Samarinda (ANTARA News) - Balai Wilayah Sungai (BWS) Kalimantan III bersama pihak terkait menggelar "talkshow" sekaligus kampanye peduli sungai dalam rangkaian peringatan Hari Air Sedunia XXV, dengan mengarungi Sungai Mahakam menggunakan kapal wisata Pesut.

"Kami ingin talkshow di kapal wisata narasumber dari akademisi, pakar air, dan sejumlah pihak terkait ini bisa menjadi langkah awal serius dalam tindakan riil menyelamatkan sungai," ujar Kepala BWS Kalimantan III Arief Rachman dalam acara itu di Samarinda, Selasa.

Dia menjelaskan Sungai Mahakam hingga kini masih menjadi urat nadi perekonomian bagi Provinsi Kaltim karena menjadi jalur angkutan batu bara dan kegiatan ekonomi lainnya.

Di sisi lain, keberadaan sungai justru tidak dijaga karena masih banyak limbah dan sampah yang dibuang ke sungai. Padahal aset tersebut harus diwariskan kepada anak cucu, sehingga air sungai yang akan diwariskan harus bersih atau tidak tercemar.

Untuk itu, katanya, harus ada tindakan nyata terhadap kondisi saat ini dengan kegiatan yang terintegrasi.

"Karena itu seharusnya sekarang tidak ada lagi baru rencana, melainkan sudah berbuat dan mengelola air dengan baik," katanya.

Ia menyebutkan seharusnya restorasi sungai sudah digalakkan semua provinsi sehingga semakin banyak berkurang sungai yang tidak sehat, karena sungai merupakan sumber kehidupan.

"Restorasi sungai yang berhasil dijalankan sejumlah daerah, di antaranya di Semarang, yakni Sungai Kaligarang, ada restorasi yang berhasil adalah sungai di Surabaya," ujarnya ketika mengarungi Mahakam dengan rute Pelabuhan Kantor Gubernur-Sungai Meriam tersebut.

Ketua Forum DAS Kaltim Mislan dalam kesempatan itu, mengatakan di Kaltim terdapat banyak sungai yang kondisinya buruk dan memprihatinkan, sehingga perlu dilakukan kerja sama dengan semua pihak untuk menyehatkan kembali sungai.

Ia juga menyatakan sekarang saatnya pemerintah memiliki cetak biru dalam melaksanakan restorasi sungai, bukan sekadar rencana program yang tanpa realisasi.

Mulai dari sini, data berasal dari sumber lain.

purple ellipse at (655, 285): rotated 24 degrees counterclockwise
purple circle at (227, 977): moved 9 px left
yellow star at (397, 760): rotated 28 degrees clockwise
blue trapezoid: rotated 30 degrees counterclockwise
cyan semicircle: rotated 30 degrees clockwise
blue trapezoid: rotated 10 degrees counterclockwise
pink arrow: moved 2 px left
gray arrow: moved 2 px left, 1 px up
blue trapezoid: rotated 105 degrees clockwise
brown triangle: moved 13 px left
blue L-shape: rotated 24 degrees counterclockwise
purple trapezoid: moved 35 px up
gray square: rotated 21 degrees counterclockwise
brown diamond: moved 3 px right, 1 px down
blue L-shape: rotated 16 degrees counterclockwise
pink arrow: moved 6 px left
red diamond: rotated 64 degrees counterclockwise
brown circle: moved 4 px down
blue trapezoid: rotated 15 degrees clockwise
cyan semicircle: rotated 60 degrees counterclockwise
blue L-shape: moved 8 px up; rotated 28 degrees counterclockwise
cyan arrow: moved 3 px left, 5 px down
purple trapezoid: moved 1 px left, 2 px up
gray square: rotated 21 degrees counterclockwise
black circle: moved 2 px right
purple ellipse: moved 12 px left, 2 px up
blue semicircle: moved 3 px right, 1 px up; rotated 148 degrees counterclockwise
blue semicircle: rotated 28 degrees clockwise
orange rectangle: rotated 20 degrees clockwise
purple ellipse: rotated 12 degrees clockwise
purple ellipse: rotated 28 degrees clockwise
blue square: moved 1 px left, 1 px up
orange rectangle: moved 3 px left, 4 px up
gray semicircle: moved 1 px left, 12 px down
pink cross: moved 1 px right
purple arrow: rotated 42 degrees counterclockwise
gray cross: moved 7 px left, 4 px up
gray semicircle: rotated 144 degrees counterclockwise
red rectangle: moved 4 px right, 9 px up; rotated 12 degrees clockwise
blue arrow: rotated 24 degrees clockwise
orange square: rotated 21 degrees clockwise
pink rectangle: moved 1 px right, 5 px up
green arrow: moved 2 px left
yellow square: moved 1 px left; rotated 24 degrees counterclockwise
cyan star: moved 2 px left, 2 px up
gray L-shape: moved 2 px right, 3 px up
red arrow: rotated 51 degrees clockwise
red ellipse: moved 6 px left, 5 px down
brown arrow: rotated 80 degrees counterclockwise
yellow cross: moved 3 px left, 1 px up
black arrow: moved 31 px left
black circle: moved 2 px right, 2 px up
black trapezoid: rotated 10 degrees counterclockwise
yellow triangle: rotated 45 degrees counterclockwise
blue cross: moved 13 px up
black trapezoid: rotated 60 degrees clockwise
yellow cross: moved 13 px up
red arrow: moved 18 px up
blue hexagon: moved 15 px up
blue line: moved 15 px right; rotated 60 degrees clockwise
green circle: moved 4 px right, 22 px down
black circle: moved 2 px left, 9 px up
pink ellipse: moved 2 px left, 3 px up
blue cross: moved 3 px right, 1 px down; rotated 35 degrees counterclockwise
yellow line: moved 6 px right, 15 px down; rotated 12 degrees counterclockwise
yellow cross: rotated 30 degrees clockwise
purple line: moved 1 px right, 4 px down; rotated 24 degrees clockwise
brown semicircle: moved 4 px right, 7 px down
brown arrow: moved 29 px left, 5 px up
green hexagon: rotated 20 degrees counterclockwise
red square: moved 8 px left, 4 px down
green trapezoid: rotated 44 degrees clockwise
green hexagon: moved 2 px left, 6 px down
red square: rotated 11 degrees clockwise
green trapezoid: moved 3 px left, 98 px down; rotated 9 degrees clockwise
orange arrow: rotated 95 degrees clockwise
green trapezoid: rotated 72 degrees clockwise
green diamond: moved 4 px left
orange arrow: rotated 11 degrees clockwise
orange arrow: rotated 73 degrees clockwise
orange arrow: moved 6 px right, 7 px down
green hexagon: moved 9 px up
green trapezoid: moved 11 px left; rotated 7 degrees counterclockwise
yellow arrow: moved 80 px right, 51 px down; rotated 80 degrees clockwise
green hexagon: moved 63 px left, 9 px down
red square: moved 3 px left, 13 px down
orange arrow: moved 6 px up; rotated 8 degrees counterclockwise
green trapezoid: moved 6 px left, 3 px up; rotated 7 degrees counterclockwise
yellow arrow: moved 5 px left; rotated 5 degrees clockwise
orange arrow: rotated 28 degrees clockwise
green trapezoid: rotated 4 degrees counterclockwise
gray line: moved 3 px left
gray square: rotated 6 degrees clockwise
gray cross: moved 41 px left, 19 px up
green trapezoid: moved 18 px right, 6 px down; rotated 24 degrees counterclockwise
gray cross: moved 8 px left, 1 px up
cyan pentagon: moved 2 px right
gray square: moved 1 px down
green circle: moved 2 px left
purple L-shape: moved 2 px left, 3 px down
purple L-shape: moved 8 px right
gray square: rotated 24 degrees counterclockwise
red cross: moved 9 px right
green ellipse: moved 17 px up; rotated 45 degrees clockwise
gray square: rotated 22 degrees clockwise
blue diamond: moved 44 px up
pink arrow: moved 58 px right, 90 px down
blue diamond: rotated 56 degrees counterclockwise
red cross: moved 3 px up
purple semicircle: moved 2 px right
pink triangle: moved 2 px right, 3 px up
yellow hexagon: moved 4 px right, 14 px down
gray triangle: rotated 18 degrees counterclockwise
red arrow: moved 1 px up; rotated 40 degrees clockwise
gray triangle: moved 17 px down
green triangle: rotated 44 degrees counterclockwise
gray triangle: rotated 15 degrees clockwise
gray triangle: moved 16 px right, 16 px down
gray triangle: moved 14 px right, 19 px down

Mislan menyebutkan tak jarang ekosistem untuk air dijarah, dirusak, dan dihancurkan. Tak disangkal pula, ratusan bahkan ribuan sungai rusak, lahan kritis menghebat dan akhirnya bencana datang bertubi-tubi.

"Ironisnya manusia mengaku sebagai korban bencana alam, seolah mereka lupa bahwa merekalah pelaku utama kerusakan alam yang menyebabkan bencana tersebut," kata Mislan.